The Vulnerability Loop
This is perhaps the most counterintuitive idea I’ve ever expressed in one of my columns. For many, it will not make sense. It is not a comfortable nor popular idea. I would even say in our industry, it is often seen as a weakness and something to be avoided at great cost. The idea is this: To be an authentic leader and to cultivate a healthy culture, we must express vulnerability. Now, it is possible to be a fake-it-til-you-make-it leader and act like you are never in doubt, don’t really make mistakes and never talk about shortcomings. Likewise, you can build a culture that appears to be always strong, always on point, seemingly invincible. However, we all know that is never the case! The truth is, we are vulnerable. We just don’t like to admit it. But when we acknowledge it, we actually strengthen the bonds within our teams that allow us to collectively do our best work.
First, we need to consider the question: Why is vulnerability so hard for so many of us? We have been taught in thousands of ways that leaders are supposed to be strong and never show any weakness. Have a stiff upper lip! Never let them see you sweat!
Vulnerability is often seen as one of those “touchy feely” attributes that may work in a hippie commune or a therapist’s couch but has no real bearing on getting things accomplished in the real world.
So, what if I told you that the very training regimen of the world’s toughest, manliest men is built on the idea of shared vulnerability? The Navy SEALS intentionally train toward vulnerability. You have likely seen one of these trainings they go through with those oversized telephone pole–looking logs on the beach.
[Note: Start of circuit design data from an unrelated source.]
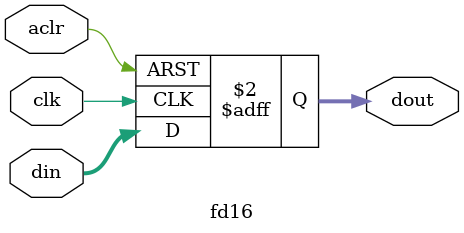
<source format=v>
module fd16(input[15:0] din,input clk,input aclr,output reg[15:0] dout);


always @(posedge clk, posedge aclr)
begin
	if(aclr)dout <= 0;
		else dout <= din;
end

endmodule
		
</source>
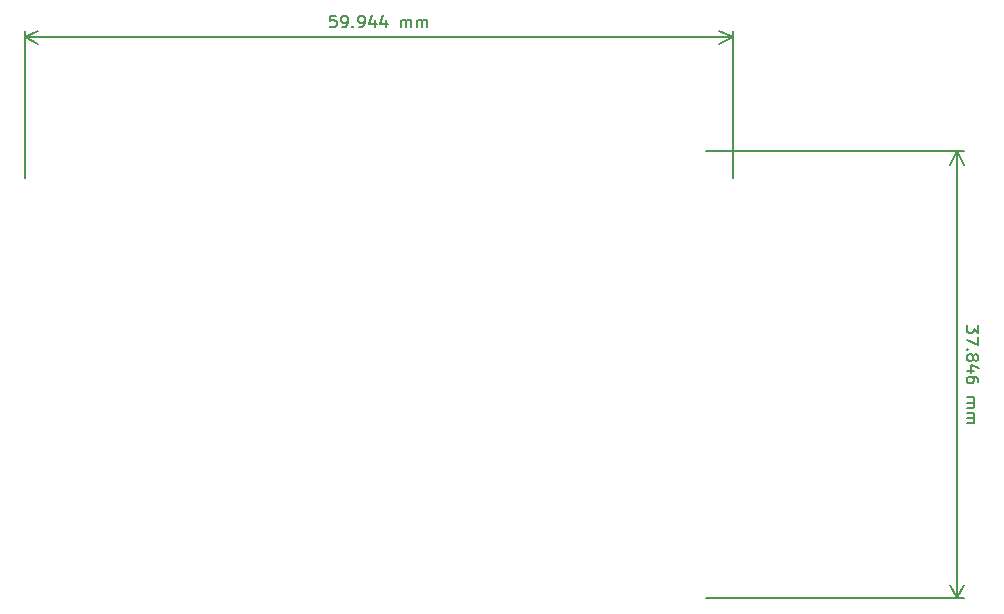
<source format=gbr>
G04 #@! TF.GenerationSoftware,KiCad,Pcbnew,(5.1.4)-1*
G04 #@! TF.CreationDate,2019-11-26T11:52:50-05:00*
G04 #@! TF.ProjectId,8-bit counter,382d6269-7420-4636-9f75-6e7465722e6b,rev?*
G04 #@! TF.SameCoordinates,Original*
G04 #@! TF.FileFunction,Drawing*
%FSLAX46Y46*%
G04 Gerber Fmt 4.6, Leading zero omitted, Abs format (unit mm)*
G04 Created by KiCad (PCBNEW (5.1.4)-1) date 2019-11-26 11:52:50*
%MOMM*%
%LPD*%
G04 APERTURE LIST*
%ADD10C,0.150000*%
G04 APERTURE END LIST*
D10*
X165550619Y-55118523D02*
X165550619Y-55737571D01*
X165169666Y-55404238D01*
X165169666Y-55547095D01*
X165122047Y-55642333D01*
X165074428Y-55689952D01*
X164979190Y-55737571D01*
X164741095Y-55737571D01*
X164645857Y-55689952D01*
X164598238Y-55642333D01*
X164550619Y-55547095D01*
X164550619Y-55261380D01*
X164598238Y-55166142D01*
X164645857Y-55118523D01*
X165550619Y-56070904D02*
X165550619Y-56737571D01*
X164550619Y-56309000D01*
X164645857Y-57118523D02*
X164598238Y-57166142D01*
X164550619Y-57118523D01*
X164598238Y-57070904D01*
X164645857Y-57118523D01*
X164550619Y-57118523D01*
X165122047Y-57737571D02*
X165169666Y-57642333D01*
X165217285Y-57594714D01*
X165312523Y-57547095D01*
X165360142Y-57547095D01*
X165455380Y-57594714D01*
X165503000Y-57642333D01*
X165550619Y-57737571D01*
X165550619Y-57928047D01*
X165503000Y-58023285D01*
X165455380Y-58070904D01*
X165360142Y-58118523D01*
X165312523Y-58118523D01*
X165217285Y-58070904D01*
X165169666Y-58023285D01*
X165122047Y-57928047D01*
X165122047Y-57737571D01*
X165074428Y-57642333D01*
X165026809Y-57594714D01*
X164931571Y-57547095D01*
X164741095Y-57547095D01*
X164645857Y-57594714D01*
X164598238Y-57642333D01*
X164550619Y-57737571D01*
X164550619Y-57928047D01*
X164598238Y-58023285D01*
X164645857Y-58070904D01*
X164741095Y-58118523D01*
X164931571Y-58118523D01*
X165026809Y-58070904D01*
X165074428Y-58023285D01*
X165122047Y-57928047D01*
X165217285Y-58975666D02*
X164550619Y-58975666D01*
X165598238Y-58737571D02*
X164883952Y-58499476D01*
X164883952Y-59118523D01*
X165550619Y-59928047D02*
X165550619Y-59737571D01*
X165503000Y-59642333D01*
X165455380Y-59594714D01*
X165312523Y-59499476D01*
X165122047Y-59451857D01*
X164741095Y-59451857D01*
X164645857Y-59499476D01*
X164598238Y-59547095D01*
X164550619Y-59642333D01*
X164550619Y-59832809D01*
X164598238Y-59928047D01*
X164645857Y-59975666D01*
X164741095Y-60023285D01*
X164979190Y-60023285D01*
X165074428Y-59975666D01*
X165122047Y-59928047D01*
X165169666Y-59832809D01*
X165169666Y-59642333D01*
X165122047Y-59547095D01*
X165074428Y-59499476D01*
X164979190Y-59451857D01*
X164550619Y-61213761D02*
X165217285Y-61213761D01*
X165122047Y-61213761D02*
X165169666Y-61261380D01*
X165217285Y-61356619D01*
X165217285Y-61499476D01*
X165169666Y-61594714D01*
X165074428Y-61642333D01*
X164550619Y-61642333D01*
X165074428Y-61642333D02*
X165169666Y-61689952D01*
X165217285Y-61785190D01*
X165217285Y-61928047D01*
X165169666Y-62023285D01*
X165074428Y-62070904D01*
X164550619Y-62070904D01*
X164550619Y-62547095D02*
X165217285Y-62547095D01*
X165122047Y-62547095D02*
X165169666Y-62594714D01*
X165217285Y-62689952D01*
X165217285Y-62832809D01*
X165169666Y-62928047D01*
X165074428Y-62975666D01*
X164550619Y-62975666D01*
X165074428Y-62975666D02*
X165169666Y-63023285D01*
X165217285Y-63118523D01*
X165217285Y-63261380D01*
X165169666Y-63356619D01*
X165074428Y-63404238D01*
X164550619Y-63404238D01*
X163703000Y-40386000D02*
X163703000Y-78232000D01*
X142468600Y-40386000D02*
X164289421Y-40386000D01*
X142468600Y-78232000D02*
X164289421Y-78232000D01*
X163703000Y-78232000D02*
X163116579Y-77105496D01*
X163703000Y-78232000D02*
X164289421Y-77105496D01*
X163703000Y-40386000D02*
X163116579Y-41512504D01*
X163703000Y-40386000D02*
X164289421Y-41512504D01*
X111163552Y-28886380D02*
X110687361Y-28886380D01*
X110639742Y-29362571D01*
X110687361Y-29314952D01*
X110782600Y-29267333D01*
X111020695Y-29267333D01*
X111115933Y-29314952D01*
X111163552Y-29362571D01*
X111211171Y-29457809D01*
X111211171Y-29695904D01*
X111163552Y-29791142D01*
X111115933Y-29838761D01*
X111020695Y-29886380D01*
X110782600Y-29886380D01*
X110687361Y-29838761D01*
X110639742Y-29791142D01*
X111687361Y-29886380D02*
X111877838Y-29886380D01*
X111973076Y-29838761D01*
X112020695Y-29791142D01*
X112115933Y-29648285D01*
X112163552Y-29457809D01*
X112163552Y-29076857D01*
X112115933Y-28981619D01*
X112068314Y-28934000D01*
X111973076Y-28886380D01*
X111782600Y-28886380D01*
X111687361Y-28934000D01*
X111639742Y-28981619D01*
X111592123Y-29076857D01*
X111592123Y-29314952D01*
X111639742Y-29410190D01*
X111687361Y-29457809D01*
X111782600Y-29505428D01*
X111973076Y-29505428D01*
X112068314Y-29457809D01*
X112115933Y-29410190D01*
X112163552Y-29314952D01*
X112592123Y-29791142D02*
X112639742Y-29838761D01*
X112592123Y-29886380D01*
X112544504Y-29838761D01*
X112592123Y-29791142D01*
X112592123Y-29886380D01*
X113115933Y-29886380D02*
X113306409Y-29886380D01*
X113401647Y-29838761D01*
X113449266Y-29791142D01*
X113544504Y-29648285D01*
X113592123Y-29457809D01*
X113592123Y-29076857D01*
X113544504Y-28981619D01*
X113496885Y-28934000D01*
X113401647Y-28886380D01*
X113211171Y-28886380D01*
X113115933Y-28934000D01*
X113068314Y-28981619D01*
X113020695Y-29076857D01*
X113020695Y-29314952D01*
X113068314Y-29410190D01*
X113115933Y-29457809D01*
X113211171Y-29505428D01*
X113401647Y-29505428D01*
X113496885Y-29457809D01*
X113544504Y-29410190D01*
X113592123Y-29314952D01*
X114449266Y-29219714D02*
X114449266Y-29886380D01*
X114211171Y-28838761D02*
X113973076Y-29553047D01*
X114592123Y-29553047D01*
X115401647Y-29219714D02*
X115401647Y-29886380D01*
X115163552Y-28838761D02*
X114925457Y-29553047D01*
X115544504Y-29553047D01*
X116687361Y-29886380D02*
X116687361Y-29219714D01*
X116687361Y-29314952D02*
X116734980Y-29267333D01*
X116830219Y-29219714D01*
X116973076Y-29219714D01*
X117068314Y-29267333D01*
X117115933Y-29362571D01*
X117115933Y-29886380D01*
X117115933Y-29362571D02*
X117163552Y-29267333D01*
X117258790Y-29219714D01*
X117401647Y-29219714D01*
X117496885Y-29267333D01*
X117544504Y-29362571D01*
X117544504Y-29886380D01*
X118020695Y-29886380D02*
X118020695Y-29219714D01*
X118020695Y-29314952D02*
X118068314Y-29267333D01*
X118163552Y-29219714D01*
X118306409Y-29219714D01*
X118401647Y-29267333D01*
X118449266Y-29362571D01*
X118449266Y-29886380D01*
X118449266Y-29362571D02*
X118496885Y-29267333D01*
X118592123Y-29219714D01*
X118734980Y-29219714D01*
X118830219Y-29267333D01*
X118877838Y-29362571D01*
X118877838Y-29886380D01*
X144754600Y-30734000D02*
X84810600Y-30734000D01*
X144754600Y-42672000D02*
X144754600Y-30147579D01*
X84810600Y-42672000D02*
X84810600Y-30147579D01*
X84810600Y-30734000D02*
X85937104Y-30147579D01*
X84810600Y-30734000D02*
X85937104Y-31320421D01*
X144754600Y-30734000D02*
X143628096Y-30147579D01*
X144754600Y-30734000D02*
X143628096Y-31320421D01*
M02*

</source>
Six men are assigned to a 250-pound log and for 90 minutes, they have to balance it on their shoulders, lift it while in sit-up position and several other physically demanding, nearly torturous maneuvers. The whole intention of that training is to get those teams of six right to the brink of their physical capacity where they can’t take much more, which forces them to depend on each other. This whole training exercise is designed to get SEALs to the intersection of vulnerability and connection. Each one of them has to depend on his or her teammates and only together can they make it through.
The most effective leaders and culture builders live at that intersection of vulnerability, dependence and connection. If you want to build a high-performing team, it starts with simple practices, like admitting when you make a mistake, and sharing from the honest place of not having all the answers.
If you want to experiment with this idea of quickly building trust, there is a way. It’s called the vulnerability loop. Here’s how it works: You, as the leader of the group, express in some way that you need help. It can just be a simple statement you make to someone on your team like, “I’m not sure if this is going to work but I’ve been wondering about…” Then you wait to see if that is picked up on by the other person. Does he or she use that as an opportunity to be the expert or does he or she express some kind of vulnerability of their own? If he or she expresses vulnerability and you pick up on it, then the loop has been completed. With the loop completed, trust and closeness grows. Daniel Coyle in his book The Culture Code calls vulnerability loops the “most basic building block of cooperation and trust.”
What would it be like to be part of a team where vulnerability, highly coordinated cooperation, and deep trust are the norm? It can start today with you, taking the risk to express your own need for help to those around you.